Having a lot of definitions suggests that a field is new and practitioners have not settled on a definition to inflict on students. We can ask mathematicians for a new Fundamental Theorem, but it is possible that the situation is more complicated. For example, in 2000, Jeffrey Lagarias asked eleven questions about the relations between various definitions. At the 2014 IUCr Congress, Lorenzo Sadun (with Johannes Kellendock) announced that the answer to Problem 4.10 was “no”, suggesting that the world is a little more complicated than anticipated. (See also Lagarias’s short paper on these definitions. I’d like to thank Lorenzo for helping me with some of these definitions.)


If we have several definitions, and if they are not equivalent, then we have a problem. Outside of encouraging food fights, definitions provide a methodological anchor. But it would be helpful if we could settle on what the subject of our endeavor is.
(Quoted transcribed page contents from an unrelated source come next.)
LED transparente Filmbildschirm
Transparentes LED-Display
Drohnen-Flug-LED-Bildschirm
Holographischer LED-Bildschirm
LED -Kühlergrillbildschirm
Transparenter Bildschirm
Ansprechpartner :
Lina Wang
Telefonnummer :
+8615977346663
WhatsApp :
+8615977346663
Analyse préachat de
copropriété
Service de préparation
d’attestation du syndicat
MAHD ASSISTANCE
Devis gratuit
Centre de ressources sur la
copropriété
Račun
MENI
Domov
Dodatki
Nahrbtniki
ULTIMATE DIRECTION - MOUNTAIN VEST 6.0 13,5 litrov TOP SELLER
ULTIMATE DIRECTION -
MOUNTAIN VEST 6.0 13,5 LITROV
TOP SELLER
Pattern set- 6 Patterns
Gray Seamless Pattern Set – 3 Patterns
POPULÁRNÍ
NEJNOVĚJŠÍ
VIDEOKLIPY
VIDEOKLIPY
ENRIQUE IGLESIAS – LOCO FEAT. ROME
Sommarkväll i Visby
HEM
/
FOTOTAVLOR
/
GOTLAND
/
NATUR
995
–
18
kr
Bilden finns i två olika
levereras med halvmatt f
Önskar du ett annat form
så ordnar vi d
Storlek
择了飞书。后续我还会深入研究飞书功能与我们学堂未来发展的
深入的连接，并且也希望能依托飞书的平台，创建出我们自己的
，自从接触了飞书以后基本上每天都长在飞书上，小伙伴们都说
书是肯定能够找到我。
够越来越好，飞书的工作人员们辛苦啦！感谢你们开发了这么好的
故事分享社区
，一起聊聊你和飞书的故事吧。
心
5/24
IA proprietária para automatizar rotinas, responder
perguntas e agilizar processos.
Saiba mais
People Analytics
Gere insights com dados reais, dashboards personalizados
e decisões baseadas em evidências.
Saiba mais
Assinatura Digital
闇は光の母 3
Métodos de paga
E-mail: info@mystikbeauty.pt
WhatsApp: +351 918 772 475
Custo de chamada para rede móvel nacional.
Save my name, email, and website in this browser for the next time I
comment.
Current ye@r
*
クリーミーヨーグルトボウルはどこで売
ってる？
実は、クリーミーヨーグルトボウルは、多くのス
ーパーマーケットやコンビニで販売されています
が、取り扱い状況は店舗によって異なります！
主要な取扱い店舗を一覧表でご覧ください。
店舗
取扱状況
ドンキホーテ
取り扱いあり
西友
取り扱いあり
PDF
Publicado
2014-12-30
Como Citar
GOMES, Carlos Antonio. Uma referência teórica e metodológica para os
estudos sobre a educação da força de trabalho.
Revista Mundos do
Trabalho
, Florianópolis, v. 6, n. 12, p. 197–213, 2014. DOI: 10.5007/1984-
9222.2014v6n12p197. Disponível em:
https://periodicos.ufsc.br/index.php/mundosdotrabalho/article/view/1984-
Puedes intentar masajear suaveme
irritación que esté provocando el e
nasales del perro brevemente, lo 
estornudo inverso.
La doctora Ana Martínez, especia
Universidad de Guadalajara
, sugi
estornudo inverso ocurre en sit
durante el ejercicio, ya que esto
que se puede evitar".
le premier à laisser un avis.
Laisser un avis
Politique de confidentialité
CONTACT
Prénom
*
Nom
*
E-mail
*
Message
Often (as in classical crystallography), the goal is a single widely usable definition. In logic, a notion is robust if it is expressible in many different but straightforward ways. In mathematics, a representation theorem says that two different notions are actually equivalent. The Fundamental Theorem of [Classical] Mathematical Crystallography is such a representation theorem – and a particularly important one, since it connects a specification with a model. So some of us may hope for a demonstrably robust notion, whose robustness can be demonstrated by a representation theorem.


But that may not be in the cards. Sometimes the universe is messy, and what we really need is a catalog. We may then hope that organizing principles will arise out of the mounds of data, like quarks arising from the heaps of subatomic particles in the early 1960s.


Either way, we don’t seem to be there yet. And that means that the paradigm shift presided over by Shechtman, Janssen and Janner is still underway.